Nach 50 Jahren erhält sie auch einen Obduktionsbericht, der Fragen offenlässt. Bspw. fehlt der Vorname des verstorbenen Kindes.
Zurück zu unserer Suche nach Kerstins Zwilling. Es braucht also einen lebenden Beweis.
Meine Kollegin Maria hat mich bei den Aufrufen im Netz unterstützt – und da gab es viel Feedback. Ebenso auf den Zeitungsartikel und dem Aufruf im Radio. Es kamen auch E-Mails an, dass sie, dass es Menschen gibt, die ein ähnliches Schicksal haben. Also eine Person hat mir geschrieben, ich suche auch nach meinem vermeintlich toten Zwilling und ich fand es interessant. Auch das RTL Verifizierungsteam unterstützt uns.
Aber am Ende führt kein Hinweis zu Kerstin oder Antjes Zwilling. Immer weniger glaube ich daran, dass sie am Leben sind. Bis zu diesem Moment: Jemand hat Kerstin auf unseren Flyern wieder erkannt, sagt aber, das ist nicht Kerstin, sondern Liane.
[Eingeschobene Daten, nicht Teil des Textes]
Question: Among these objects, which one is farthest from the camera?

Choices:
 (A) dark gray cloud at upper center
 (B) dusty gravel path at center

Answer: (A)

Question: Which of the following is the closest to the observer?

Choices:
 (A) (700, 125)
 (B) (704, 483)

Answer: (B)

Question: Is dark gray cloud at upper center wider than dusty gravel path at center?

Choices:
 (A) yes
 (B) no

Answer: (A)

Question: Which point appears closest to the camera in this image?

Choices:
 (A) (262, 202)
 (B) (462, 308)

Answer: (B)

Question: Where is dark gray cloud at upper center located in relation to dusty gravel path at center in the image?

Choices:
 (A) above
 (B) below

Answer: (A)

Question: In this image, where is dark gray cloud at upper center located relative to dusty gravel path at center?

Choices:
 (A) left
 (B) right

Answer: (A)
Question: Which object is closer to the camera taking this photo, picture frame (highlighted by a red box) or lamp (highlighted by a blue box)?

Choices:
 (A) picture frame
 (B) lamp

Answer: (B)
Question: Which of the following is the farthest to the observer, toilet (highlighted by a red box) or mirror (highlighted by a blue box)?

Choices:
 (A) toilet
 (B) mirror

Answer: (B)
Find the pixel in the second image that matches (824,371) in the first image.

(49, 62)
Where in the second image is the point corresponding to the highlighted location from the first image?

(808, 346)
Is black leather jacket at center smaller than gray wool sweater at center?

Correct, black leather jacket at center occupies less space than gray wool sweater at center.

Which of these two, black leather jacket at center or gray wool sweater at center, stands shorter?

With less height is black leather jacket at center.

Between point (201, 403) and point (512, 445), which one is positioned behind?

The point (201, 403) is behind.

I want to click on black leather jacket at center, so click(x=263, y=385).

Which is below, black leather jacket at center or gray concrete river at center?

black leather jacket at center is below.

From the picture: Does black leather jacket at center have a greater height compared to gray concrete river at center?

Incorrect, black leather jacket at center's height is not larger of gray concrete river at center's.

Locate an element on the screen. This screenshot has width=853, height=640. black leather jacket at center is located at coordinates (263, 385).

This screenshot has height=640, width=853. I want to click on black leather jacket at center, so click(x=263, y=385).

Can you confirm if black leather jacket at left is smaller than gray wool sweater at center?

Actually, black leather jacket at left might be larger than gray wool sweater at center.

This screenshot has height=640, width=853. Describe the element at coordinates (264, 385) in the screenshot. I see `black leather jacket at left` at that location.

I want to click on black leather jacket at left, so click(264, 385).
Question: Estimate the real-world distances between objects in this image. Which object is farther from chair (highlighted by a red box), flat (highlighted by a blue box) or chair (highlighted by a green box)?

Und mit der war sie 1978 im Kinderferienlager. Und mit der Frau, die das Kind wiedererkannt hat, bin ich jetzt verabredet.
Freistand Telefonat:
"Ich kenne die, ich kenne das Mädchen, es war sehr sportlich. Und die ist nämlich eigentlich adoptiert. Ich habe aber die Eltern nie gesehen. Ich bin sprachlos."
Ich finde heraus, dass es über diese Ferienfreizeiten noch Akten gibt. Im Archiv der TU Dresden. Anscheinend ein guter Ansatz, denn ich sei nicht die Erste, die hier nach Angehörigen recherchiert. Die Archivarin hat mir angedeutet, dass Adoptionen in der DDR manipuliert sein sollen – das findet sie immer wieder heraus. Und dass es dann ein Problem gab, wenn die Stasi involviert war.
Leider endet diese Spur hier wieder. Denn das Kind aus dem Ferienlager ist erst vier Jahre nach Kerstin geboren worden.
Trotzdem: Antje und Kerstin werden weitersuchen – so wie hunderte andere auch. Vor allem aber wollen sie mit Berichten wie unseren aufmerksam machen, damit endlich Licht in dieses dunkle Kapitel gebracht wird.